Еще студентом филологического факультета МГУ в середине 1960-х годов Дубин стал членом полудиссидентского — сам феномен диссидентства появится вскоре, после дела Синявского — Даниэля — поэтического объединения — СМОГа («Самого Молодого Общества Гениев»)[69]. Во второй половине 1970-х годов для переводчика испаноязычных и польских поэтов все началось со знаковой встречи с социологами в секторе исследования чтения тогдашней Ленинской библиотеки. И начавшаяся работа с социологическими данными, изучение репертуара провинциальных и сельских библиотек, командировки в регионы и обработка количественной информации не были уходом в сторону или обретением противовеса исходной культурной изощренности. Эта работа позволила по-иному взглянуть на презумпции и неизбежные ограничения, даже шоры исходного для «своей среды» филологического мировидения. И тогда общетеоретические положения Юрия Левады, критический подход Льва Гудкова к основаниям «чистого» литературоведческого анализа, безусловно, способствовали прояснению оснований аналитической работы самого Бориса Дубина.
Самой важной тогда стала подготовка реферативного, подробного и продуманно выстроенного библиографического справочника-обзора «Книга, чтение, библиотека. Зарубежные исследования по социологии литературы» (1982). Библиография в условиях политической и идейной цензуры была и одной из форм независимой аналитической работы. Борис Дубин и его соавтор Лев Гудков написали для этого справочника большое аналитическое предисловие «Литература как социальный институт». Оно увидело свет только в 1994 году, в первой книге знаменитой серии «Научная библиотека» издательства «Новое литературное обозрение». Заглавие и книги, и «запрещенной» статьи раскрывается следующим образом: «Литература определяется… как социальный институт, основное функциональное значение которого полагается нами в поддержании культурной идентичности общества (соответственно, в фиксации функционально специализированных норм и механизмов личностной, а тем самым и социальной идентичности)»[70].

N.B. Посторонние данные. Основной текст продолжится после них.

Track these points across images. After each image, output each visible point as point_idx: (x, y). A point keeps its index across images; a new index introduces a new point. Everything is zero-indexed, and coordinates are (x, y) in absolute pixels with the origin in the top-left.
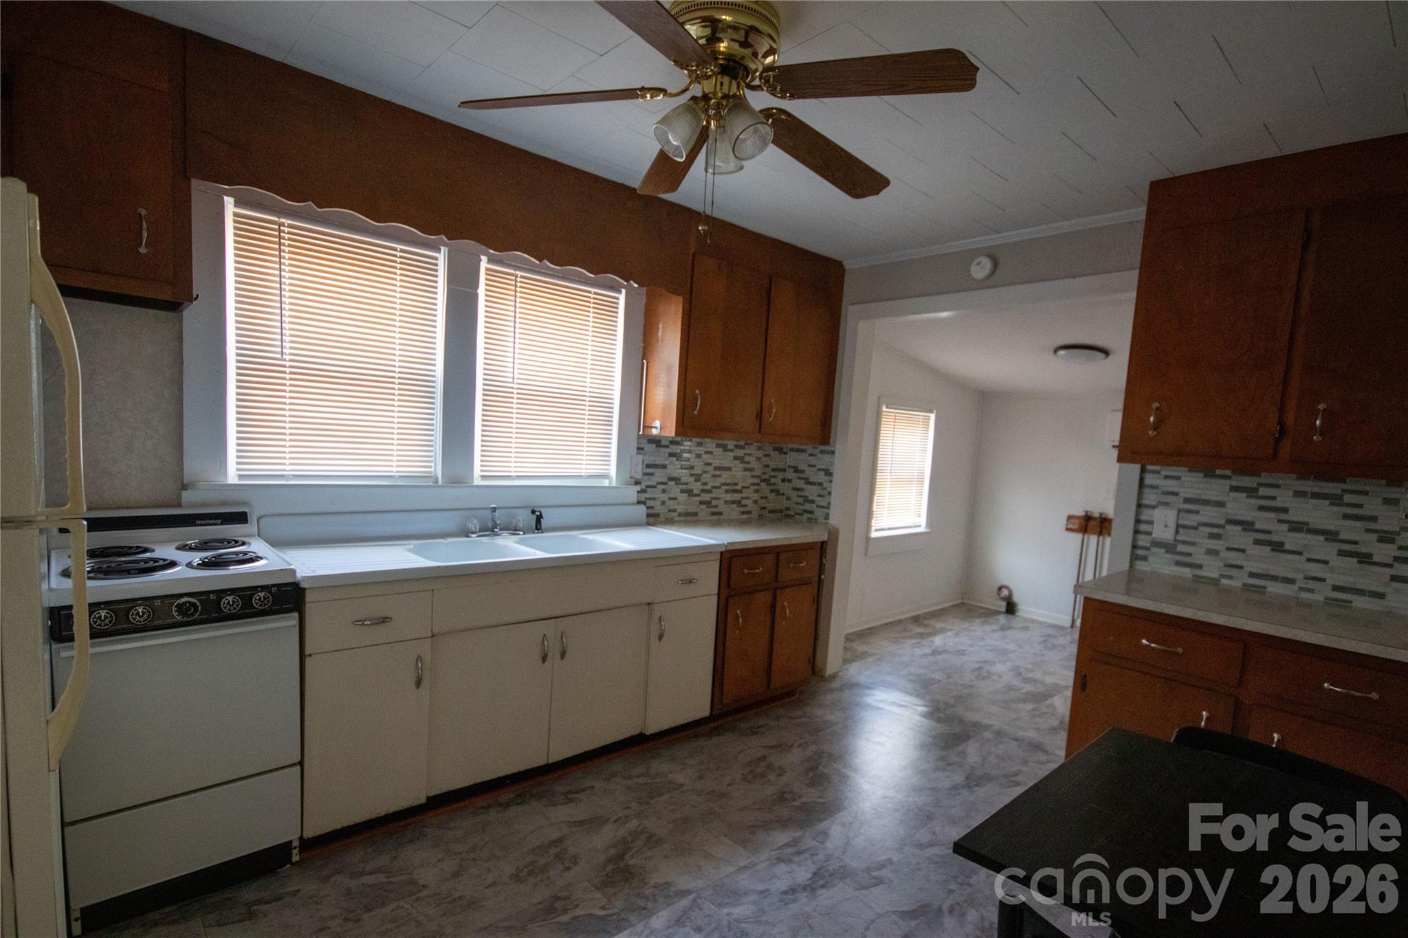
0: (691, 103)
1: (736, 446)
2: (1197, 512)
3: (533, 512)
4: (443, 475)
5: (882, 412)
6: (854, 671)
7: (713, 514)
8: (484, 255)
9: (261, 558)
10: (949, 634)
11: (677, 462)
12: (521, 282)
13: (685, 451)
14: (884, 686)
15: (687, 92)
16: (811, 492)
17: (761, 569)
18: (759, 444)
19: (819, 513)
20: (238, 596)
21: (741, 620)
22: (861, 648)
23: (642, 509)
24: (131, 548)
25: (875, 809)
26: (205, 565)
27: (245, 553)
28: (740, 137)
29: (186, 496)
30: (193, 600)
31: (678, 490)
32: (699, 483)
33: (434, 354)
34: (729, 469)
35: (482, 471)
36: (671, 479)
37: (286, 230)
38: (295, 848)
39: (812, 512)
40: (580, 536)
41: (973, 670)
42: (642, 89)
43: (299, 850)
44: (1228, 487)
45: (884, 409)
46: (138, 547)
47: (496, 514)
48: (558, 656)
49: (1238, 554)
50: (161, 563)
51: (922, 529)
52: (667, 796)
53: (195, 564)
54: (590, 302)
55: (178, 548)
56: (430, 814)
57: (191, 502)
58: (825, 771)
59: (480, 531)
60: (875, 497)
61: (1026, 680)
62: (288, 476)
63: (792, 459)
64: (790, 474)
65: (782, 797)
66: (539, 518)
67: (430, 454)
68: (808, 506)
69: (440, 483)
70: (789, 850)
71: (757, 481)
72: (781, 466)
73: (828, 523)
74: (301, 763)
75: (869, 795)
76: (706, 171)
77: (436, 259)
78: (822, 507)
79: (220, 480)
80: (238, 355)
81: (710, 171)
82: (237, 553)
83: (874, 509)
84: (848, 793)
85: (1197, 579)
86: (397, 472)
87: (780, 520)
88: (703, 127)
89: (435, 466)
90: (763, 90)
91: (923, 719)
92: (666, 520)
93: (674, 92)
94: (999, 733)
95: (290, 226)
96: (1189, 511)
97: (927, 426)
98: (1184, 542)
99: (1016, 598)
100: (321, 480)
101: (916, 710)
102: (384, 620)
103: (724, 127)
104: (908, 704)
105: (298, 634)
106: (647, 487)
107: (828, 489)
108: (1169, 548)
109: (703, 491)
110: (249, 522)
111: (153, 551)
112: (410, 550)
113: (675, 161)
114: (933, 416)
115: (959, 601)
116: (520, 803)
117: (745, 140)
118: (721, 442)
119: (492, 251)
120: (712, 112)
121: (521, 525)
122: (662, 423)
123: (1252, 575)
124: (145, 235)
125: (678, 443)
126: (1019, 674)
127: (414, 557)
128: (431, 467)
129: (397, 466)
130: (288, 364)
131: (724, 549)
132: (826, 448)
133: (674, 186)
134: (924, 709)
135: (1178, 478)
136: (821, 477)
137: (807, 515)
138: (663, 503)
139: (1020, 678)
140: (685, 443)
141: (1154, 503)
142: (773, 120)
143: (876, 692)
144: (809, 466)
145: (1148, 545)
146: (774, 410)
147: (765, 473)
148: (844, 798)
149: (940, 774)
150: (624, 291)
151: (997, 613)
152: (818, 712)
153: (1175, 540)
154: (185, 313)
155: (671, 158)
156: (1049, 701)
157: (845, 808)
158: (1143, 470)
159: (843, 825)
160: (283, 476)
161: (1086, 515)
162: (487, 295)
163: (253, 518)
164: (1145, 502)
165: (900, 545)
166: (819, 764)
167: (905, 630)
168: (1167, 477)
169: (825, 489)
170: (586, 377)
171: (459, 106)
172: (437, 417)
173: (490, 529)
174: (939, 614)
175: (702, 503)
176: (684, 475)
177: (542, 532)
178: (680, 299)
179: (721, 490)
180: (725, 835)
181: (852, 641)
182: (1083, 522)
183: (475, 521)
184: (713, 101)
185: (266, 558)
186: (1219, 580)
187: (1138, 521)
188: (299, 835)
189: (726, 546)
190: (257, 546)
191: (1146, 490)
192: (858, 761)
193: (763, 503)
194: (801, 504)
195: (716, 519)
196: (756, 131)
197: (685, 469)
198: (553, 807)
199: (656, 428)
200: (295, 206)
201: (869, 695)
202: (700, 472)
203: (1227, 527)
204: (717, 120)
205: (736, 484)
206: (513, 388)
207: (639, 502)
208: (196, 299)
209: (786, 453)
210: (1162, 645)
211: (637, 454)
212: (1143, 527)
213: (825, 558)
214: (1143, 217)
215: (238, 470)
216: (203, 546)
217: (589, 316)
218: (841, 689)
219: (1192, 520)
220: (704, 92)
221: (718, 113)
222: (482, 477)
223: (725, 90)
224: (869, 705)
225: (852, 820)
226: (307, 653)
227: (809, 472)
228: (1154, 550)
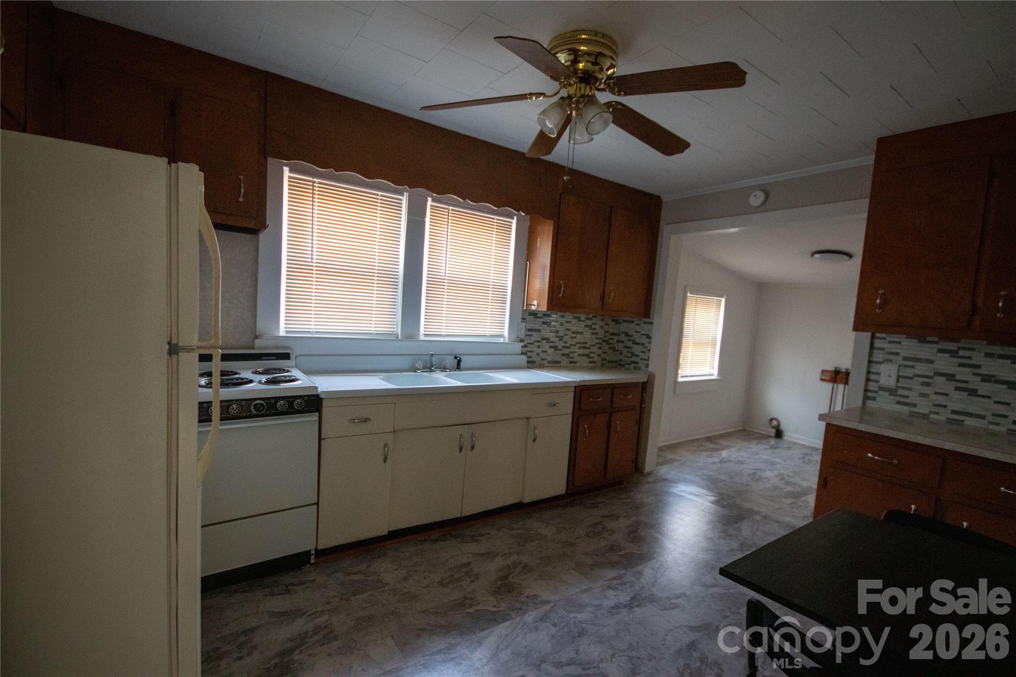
0: (561, 100)
1: (588, 319)
2: (913, 367)
3: (456, 358)
4: (401, 333)
5: (687, 296)
6: (663, 470)
7: (571, 362)
8: (430, 197)
9: (299, 380)
10: (733, 449)
11: (547, 328)
12: (452, 213)
13: (553, 321)
14: (685, 482)
15: (558, 94)
16: (637, 349)
17: (601, 399)
18: (602, 317)
19: (642, 364)
20: (286, 401)
21: (587, 431)
22: (670, 456)
23: (524, 358)
24: (228, 372)
25: (675, 560)
26: (269, 382)
27: (290, 376)
28: (591, 121)
29: (258, 343)
30: (263, 402)
31: (548, 346)
32: (562, 342)
33: (399, 259)
34: (582, 333)
35: (425, 331)
36: (543, 339)
37: (317, 185)
38: (313, 555)
39: (637, 363)
40: (484, 374)
41: (749, 475)
42: (531, 94)
43: (315, 557)
44: (936, 350)
45: (689, 294)
46: (232, 372)
47: (433, 358)
48: (469, 448)
49: (945, 397)
50: (245, 380)
51: (715, 377)
52: (537, 542)
53: (263, 382)
54: (494, 225)
55: (253, 373)
56: (390, 542)
57: (260, 346)
58: (642, 534)
59: (423, 369)
60: (682, 354)
61: (787, 483)
62: (313, 332)
63: (624, 327)
64: (623, 337)
65: (612, 548)
66: (459, 362)
67: (395, 320)
68: (634, 359)
69: (400, 338)
70: (615, 582)
71: (601, 341)
72: (616, 331)
73: (648, 371)
74: (317, 504)
75: (671, 551)
76: (569, 142)
77: (401, 200)
78: (645, 360)
79: (276, 334)
80: (288, 260)
81: (572, 142)
82: (285, 376)
83: (681, 362)
84: (657, 549)
85: (912, 414)
86: (374, 331)
87: (615, 368)
88: (568, 115)
89: (397, 327)
90: (606, 91)
91: (712, 505)
92: (540, 365)
93: (550, 94)
94: (766, 517)
95: (319, 183)
96: (905, 366)
97: (719, 306)
98: (903, 388)
99: (783, 427)
100: (330, 335)
101: (707, 499)
102: (366, 420)
103: (581, 114)
104: (701, 495)
105: (318, 427)
106: (528, 343)
107: (649, 348)
108: (892, 392)
109: (564, 347)
110: (291, 358)
111: (240, 374)
112: (382, 379)
113: (550, 137)
114: (723, 300)
115: (741, 428)
116: (443, 540)
117: (594, 123)
118: (576, 315)
119: (435, 195)
120: (573, 106)
121: (448, 365)
122: (539, 303)
123: (953, 412)
124: (242, 190)
125: (548, 316)
126: (783, 479)
127: (384, 383)
128: (394, 328)
129: (375, 327)
130: (315, 265)
131: (577, 385)
132: (647, 320)
133: (549, 151)
134: (713, 498)
135: (899, 343)
136: (644, 340)
137: (633, 365)
138: (538, 354)
139: (784, 481)
140: (553, 316)
141: (881, 360)
142: (613, 108)
143: (679, 485)
144: (636, 332)
145: (876, 389)
146: (612, 295)
147: (605, 336)
148: (653, 551)
149: (722, 541)
150: (515, 218)
151: (769, 437)
152: (639, 496)
153: (897, 386)
154: (260, 235)
155: (547, 135)
156: (804, 498)
157: (654, 558)
158: (873, 337)
159: (653, 569)
160: (310, 332)
161: (836, 370)
162: (431, 222)
163: (293, 356)
164: (875, 359)
165: (699, 387)
166: (638, 529)
167: (702, 446)
168: (890, 342)
169: (647, 347)
170: (490, 273)
171: (420, 110)
172: (399, 298)
173: (429, 368)
174: (726, 436)
175: (563, 355)
176: (552, 336)
177: (461, 371)
178: (552, 222)
179: (575, 347)
180: (574, 569)
181: (665, 451)
182: (833, 375)
183: (420, 362)
184: (575, 99)
185: (301, 380)
186: (929, 415)
187: (869, 372)
188: (315, 547)
189: (579, 383)
190: (295, 373)
191: (875, 351)
192: (665, 529)
193: (603, 355)
194: (629, 357)
195: (573, 366)
196: (602, 116)
197: (553, 332)
198: (464, 545)
199: (534, 305)
200: (323, 171)
201: (675, 487)
202: (562, 335)
203: (936, 378)
204: (577, 111)
205: (586, 343)
206: (445, 279)
207: (522, 354)
208: (267, 227)
209: (620, 323)
210: (882, 457)
211: (522, 322)
212: (872, 377)
213: (645, 393)
214: (872, 162)
215: (286, 328)
216: (265, 372)
217: (493, 234)
218: (654, 482)
219: (909, 372)
220: (568, 94)
221: (577, 106)
222: (425, 335)
223: (582, 92)
224: (674, 493)
225: (659, 566)
226: (322, 437)
227: (636, 337)
228: (881, 393)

Язык функционалистской социологии Талкота Парсонса, общезначимый и для тогдашней советской науки об обществе, позволил говорить не только о самовоспроизводстве социума, но и о сложном, противоречивом разнообразии культурных ориентиров, ценностей и языков групп, этот социум составляющих. Уже в этой ранней работе можно усмотреть следы будущего антропологического поворота, особенно заметного в культурологической эссеистике Бориса Дубина в 1990-е. Слово «эссеистика» не должно пониматься в смысле чего-то нестрогого и почти сомнительного по сравнению с серьезными трудами — напротив, речь идет о блестяще реализованной Дубиным возможности культуртрегерской работы, необходимой после десятилетий советских цензурных запретов и идеологической индоктринации.